## Material for this exercise
────────────────────

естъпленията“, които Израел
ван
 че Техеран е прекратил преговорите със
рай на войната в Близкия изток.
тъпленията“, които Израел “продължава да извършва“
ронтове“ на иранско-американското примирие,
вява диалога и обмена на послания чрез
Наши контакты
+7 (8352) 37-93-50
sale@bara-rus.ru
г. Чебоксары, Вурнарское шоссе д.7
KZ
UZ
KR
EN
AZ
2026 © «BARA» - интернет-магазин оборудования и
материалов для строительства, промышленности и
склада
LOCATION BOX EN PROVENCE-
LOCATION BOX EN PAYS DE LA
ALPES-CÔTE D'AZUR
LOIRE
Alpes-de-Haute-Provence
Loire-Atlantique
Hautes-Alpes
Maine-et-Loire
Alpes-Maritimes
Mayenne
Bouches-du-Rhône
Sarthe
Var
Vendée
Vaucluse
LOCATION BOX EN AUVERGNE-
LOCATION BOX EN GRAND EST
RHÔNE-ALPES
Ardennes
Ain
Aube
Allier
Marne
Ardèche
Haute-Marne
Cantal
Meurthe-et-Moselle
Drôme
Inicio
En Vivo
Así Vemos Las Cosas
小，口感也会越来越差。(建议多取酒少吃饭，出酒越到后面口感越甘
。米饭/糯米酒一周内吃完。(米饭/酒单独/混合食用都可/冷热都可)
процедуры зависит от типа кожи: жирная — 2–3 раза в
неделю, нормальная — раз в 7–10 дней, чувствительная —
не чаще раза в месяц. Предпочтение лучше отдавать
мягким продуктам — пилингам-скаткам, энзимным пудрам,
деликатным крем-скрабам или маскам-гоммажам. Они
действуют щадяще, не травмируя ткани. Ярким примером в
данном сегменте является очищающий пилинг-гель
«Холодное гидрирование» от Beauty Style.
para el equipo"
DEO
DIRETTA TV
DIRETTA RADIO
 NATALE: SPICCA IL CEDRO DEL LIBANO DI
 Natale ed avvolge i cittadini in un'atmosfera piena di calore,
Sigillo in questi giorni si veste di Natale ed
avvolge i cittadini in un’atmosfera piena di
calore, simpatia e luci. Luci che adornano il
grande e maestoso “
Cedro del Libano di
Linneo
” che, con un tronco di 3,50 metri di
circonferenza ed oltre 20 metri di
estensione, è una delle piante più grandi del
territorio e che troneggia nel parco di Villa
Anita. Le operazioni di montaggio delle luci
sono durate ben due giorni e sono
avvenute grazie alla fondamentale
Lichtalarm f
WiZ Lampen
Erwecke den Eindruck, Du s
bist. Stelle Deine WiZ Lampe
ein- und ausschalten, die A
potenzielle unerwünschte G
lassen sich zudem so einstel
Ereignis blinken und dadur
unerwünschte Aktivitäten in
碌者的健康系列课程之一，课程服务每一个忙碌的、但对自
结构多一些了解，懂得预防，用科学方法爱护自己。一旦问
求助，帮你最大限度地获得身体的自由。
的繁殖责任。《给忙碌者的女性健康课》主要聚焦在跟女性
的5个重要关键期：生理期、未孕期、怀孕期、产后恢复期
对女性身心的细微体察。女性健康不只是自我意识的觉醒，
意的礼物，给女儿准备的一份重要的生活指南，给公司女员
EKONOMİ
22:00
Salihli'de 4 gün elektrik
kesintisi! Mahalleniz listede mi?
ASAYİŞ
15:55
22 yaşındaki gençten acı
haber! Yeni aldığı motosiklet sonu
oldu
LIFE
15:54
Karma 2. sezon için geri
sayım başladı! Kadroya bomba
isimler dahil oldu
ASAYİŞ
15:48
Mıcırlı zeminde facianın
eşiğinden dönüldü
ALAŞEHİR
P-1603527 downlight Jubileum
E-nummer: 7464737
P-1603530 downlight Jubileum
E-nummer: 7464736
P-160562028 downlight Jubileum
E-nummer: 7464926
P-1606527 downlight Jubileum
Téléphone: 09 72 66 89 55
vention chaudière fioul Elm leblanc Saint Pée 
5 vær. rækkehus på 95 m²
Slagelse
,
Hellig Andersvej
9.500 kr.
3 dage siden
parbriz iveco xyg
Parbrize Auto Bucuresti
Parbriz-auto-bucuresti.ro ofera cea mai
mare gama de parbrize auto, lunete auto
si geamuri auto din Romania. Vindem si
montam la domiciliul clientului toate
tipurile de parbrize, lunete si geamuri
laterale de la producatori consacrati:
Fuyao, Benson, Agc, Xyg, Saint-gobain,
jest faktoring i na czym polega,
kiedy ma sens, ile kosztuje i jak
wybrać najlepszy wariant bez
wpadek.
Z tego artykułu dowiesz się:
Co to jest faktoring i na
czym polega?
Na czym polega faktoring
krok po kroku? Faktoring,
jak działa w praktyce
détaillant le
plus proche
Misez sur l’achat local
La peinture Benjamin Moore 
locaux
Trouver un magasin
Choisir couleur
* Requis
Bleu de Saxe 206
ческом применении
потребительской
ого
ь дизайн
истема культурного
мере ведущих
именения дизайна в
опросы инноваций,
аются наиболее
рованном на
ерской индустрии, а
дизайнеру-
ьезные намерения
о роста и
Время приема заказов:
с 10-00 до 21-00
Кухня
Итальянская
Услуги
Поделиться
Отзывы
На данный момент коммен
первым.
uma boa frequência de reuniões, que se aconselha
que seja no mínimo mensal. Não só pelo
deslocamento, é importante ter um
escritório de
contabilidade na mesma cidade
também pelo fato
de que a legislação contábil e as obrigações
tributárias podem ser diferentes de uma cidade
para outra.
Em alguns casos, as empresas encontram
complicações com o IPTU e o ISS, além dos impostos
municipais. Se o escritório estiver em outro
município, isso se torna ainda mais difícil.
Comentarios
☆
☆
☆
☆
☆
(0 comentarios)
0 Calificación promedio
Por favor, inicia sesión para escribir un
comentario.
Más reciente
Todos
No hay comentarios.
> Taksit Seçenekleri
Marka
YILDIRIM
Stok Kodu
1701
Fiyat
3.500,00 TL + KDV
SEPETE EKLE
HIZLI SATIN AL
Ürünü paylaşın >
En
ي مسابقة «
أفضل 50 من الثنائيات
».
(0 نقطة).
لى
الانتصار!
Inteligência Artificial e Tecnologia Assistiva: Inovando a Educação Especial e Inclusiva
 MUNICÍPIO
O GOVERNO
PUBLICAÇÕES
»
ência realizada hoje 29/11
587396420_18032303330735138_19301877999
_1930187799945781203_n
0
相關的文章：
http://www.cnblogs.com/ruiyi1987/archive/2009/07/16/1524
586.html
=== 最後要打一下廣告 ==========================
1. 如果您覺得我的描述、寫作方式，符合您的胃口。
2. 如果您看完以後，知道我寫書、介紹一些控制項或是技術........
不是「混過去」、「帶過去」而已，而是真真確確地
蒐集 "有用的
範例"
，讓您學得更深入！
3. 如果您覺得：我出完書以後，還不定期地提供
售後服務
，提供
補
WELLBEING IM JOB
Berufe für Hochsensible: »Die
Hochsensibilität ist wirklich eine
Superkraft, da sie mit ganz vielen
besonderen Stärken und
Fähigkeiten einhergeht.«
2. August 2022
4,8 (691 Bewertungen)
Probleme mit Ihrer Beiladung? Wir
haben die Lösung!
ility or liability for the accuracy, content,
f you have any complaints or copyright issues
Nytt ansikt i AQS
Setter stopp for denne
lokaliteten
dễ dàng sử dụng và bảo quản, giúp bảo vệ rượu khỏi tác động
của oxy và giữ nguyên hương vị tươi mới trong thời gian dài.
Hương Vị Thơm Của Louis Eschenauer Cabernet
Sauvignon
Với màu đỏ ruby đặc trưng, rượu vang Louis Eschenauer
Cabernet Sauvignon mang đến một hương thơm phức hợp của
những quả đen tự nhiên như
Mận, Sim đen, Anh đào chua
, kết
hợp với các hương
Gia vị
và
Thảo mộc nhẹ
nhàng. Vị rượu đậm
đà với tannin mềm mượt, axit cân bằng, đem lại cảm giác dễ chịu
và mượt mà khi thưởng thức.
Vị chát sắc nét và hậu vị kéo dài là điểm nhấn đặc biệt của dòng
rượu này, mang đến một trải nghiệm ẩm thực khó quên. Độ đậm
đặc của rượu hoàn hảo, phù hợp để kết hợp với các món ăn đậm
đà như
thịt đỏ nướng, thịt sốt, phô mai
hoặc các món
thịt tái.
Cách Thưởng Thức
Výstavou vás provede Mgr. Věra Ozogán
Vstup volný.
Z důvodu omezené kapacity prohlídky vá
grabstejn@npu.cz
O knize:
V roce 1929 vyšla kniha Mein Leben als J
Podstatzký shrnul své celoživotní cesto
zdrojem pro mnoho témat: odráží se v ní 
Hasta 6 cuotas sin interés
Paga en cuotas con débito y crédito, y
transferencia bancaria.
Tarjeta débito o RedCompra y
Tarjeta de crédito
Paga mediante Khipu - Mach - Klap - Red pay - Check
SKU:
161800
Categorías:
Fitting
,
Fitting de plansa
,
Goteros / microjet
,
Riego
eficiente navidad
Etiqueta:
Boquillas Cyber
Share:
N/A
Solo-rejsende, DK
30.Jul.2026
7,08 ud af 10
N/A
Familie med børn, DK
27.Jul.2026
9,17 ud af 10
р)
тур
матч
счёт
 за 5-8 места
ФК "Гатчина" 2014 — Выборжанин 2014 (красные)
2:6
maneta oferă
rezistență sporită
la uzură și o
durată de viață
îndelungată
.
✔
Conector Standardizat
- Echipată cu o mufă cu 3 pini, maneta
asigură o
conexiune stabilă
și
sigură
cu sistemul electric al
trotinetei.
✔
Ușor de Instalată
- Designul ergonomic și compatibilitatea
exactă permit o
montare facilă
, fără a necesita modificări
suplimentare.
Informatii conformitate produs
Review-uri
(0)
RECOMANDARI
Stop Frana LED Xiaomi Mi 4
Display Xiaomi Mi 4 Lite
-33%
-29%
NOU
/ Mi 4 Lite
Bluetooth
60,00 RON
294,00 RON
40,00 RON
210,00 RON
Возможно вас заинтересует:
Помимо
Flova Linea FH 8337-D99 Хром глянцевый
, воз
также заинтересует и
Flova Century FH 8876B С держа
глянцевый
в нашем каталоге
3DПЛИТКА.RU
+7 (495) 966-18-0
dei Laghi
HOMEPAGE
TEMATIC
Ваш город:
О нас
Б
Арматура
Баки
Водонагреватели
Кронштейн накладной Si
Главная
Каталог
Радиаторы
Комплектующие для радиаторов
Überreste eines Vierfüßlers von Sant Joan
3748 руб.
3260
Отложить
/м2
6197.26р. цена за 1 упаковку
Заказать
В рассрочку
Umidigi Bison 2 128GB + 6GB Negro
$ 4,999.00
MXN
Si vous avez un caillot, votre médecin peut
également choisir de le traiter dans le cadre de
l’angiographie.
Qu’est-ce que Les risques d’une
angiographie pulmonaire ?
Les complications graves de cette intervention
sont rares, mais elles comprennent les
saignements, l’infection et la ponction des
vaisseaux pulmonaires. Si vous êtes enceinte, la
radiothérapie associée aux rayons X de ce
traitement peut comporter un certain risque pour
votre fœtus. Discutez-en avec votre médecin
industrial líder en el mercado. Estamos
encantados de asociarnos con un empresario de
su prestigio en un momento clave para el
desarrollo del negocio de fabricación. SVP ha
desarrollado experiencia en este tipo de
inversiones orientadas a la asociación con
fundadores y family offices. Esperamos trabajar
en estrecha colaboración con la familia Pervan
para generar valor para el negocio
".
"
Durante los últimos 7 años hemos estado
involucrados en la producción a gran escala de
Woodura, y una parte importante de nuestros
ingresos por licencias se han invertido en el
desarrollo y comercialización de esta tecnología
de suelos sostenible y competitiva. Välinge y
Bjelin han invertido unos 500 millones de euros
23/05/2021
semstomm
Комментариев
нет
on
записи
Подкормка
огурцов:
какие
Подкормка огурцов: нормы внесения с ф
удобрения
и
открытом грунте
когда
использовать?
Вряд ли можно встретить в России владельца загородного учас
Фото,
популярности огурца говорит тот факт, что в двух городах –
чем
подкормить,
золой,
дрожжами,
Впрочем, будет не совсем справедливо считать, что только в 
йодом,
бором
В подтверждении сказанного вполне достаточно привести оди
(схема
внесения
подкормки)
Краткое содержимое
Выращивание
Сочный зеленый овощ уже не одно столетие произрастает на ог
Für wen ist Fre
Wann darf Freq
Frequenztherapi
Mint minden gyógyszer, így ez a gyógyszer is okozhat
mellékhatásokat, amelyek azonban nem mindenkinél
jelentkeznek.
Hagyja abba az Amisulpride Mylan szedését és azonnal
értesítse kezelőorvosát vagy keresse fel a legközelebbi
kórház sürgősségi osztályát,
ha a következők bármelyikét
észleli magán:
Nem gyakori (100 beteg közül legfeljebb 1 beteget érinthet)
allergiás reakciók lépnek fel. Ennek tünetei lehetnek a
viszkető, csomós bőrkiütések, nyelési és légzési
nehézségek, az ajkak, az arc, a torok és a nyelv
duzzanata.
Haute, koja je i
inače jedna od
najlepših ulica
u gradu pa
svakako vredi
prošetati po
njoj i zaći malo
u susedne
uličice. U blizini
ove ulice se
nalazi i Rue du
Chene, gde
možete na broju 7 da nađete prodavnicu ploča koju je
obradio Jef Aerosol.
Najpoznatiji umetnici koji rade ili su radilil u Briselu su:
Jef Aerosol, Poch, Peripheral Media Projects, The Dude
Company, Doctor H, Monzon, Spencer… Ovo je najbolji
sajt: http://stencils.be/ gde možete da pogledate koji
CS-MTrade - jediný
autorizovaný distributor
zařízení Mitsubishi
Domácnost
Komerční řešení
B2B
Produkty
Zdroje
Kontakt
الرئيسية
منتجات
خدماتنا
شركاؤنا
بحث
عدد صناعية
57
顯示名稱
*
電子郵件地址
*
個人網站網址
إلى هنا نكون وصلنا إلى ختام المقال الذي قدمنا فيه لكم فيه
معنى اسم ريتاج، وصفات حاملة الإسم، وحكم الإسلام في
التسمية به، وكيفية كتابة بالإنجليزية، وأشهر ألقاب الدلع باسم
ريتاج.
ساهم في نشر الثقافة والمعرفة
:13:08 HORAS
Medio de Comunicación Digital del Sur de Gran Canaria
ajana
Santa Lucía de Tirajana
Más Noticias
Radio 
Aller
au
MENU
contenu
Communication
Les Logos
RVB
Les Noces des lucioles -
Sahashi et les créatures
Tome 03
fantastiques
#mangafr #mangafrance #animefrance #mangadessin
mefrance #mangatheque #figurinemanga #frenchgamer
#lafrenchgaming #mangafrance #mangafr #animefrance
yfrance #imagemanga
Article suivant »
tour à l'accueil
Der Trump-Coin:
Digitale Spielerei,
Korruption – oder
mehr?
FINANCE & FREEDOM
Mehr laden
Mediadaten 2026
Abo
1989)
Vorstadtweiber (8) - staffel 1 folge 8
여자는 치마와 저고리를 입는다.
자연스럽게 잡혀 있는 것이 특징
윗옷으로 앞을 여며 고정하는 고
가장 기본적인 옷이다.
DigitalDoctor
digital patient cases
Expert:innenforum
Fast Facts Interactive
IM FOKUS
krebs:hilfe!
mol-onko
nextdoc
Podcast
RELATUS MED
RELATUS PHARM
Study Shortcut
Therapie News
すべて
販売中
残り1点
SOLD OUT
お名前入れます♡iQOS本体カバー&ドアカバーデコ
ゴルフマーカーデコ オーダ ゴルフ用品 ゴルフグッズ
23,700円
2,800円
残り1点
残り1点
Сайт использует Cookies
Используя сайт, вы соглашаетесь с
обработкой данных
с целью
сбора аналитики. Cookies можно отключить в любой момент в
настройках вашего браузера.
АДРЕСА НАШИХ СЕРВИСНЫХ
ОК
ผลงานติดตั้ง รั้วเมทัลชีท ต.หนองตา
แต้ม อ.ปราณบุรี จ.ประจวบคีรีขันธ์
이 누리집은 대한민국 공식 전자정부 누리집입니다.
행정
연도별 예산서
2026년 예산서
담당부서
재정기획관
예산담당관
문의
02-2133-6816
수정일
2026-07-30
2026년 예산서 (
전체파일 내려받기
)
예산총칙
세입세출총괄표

────────────────────

## Aim of the exercise
Reproduce the lines above, from the first line through the line containing "мягким продуктам —", with both ends included.

## Task answer
естъпленията“, които Израел
ван
 че Техеран е прекратил преговорите със
рай на войната в Близкия изток.
тъпленията“, които Израел “продължава да извършва“
ронтове“ на иранско-американското примирие,
вява диалога и обмена на послания чрез
Наши контакты
+7 (8352) 37-93-50
sale@bara-rus.ru
г. Чебоксары, Вурнарское шоссе д.7
KZ
UZ
KR
EN
AZ
2026 © «BARA» - интернет-магазин оборудования и
материалов для строительства, промышленности и
склада
LOCATION BOX EN PROVENCE-
LOCATION BOX EN PAYS DE LA
ALPES-CÔTE D'AZUR
LOIRE
Alpes-de-Haute-Provence
Loire-Atlantique
Hautes-Alpes
Maine-et-Loire
Alpes-Maritimes
Mayenne
Bouches-du-Rhône
Sarthe
Var
Vendée
Vaucluse
LOCATION BOX EN AUVERGNE-
LOCATION BOX EN GRAND EST
RHÔNE-ALPES
Ardennes
Ain
Aube
Allier
Marne
Ardèche
Haute-Marne
Cantal
Meurthe-et-Moselle
Drôme
Inicio
En Vivo
Así Vemos Las Cosas
小，口感也会越来越差。(建议多取酒少吃饭，出酒越到后面口感越甘
。米饭/糯米酒一周内吃完。(米饭/酒单独/混合食用都可/冷热都可)
процедуры зависит от типа кожи: жирная — 2–3 раза в
неделю, нормальная — раз в 7–10 дней, чувствительная —
не чаще раза в месяц. Предпочтение лучше отдавать
мягким продуктам — пилингам-скаткам, энзимным пудрам,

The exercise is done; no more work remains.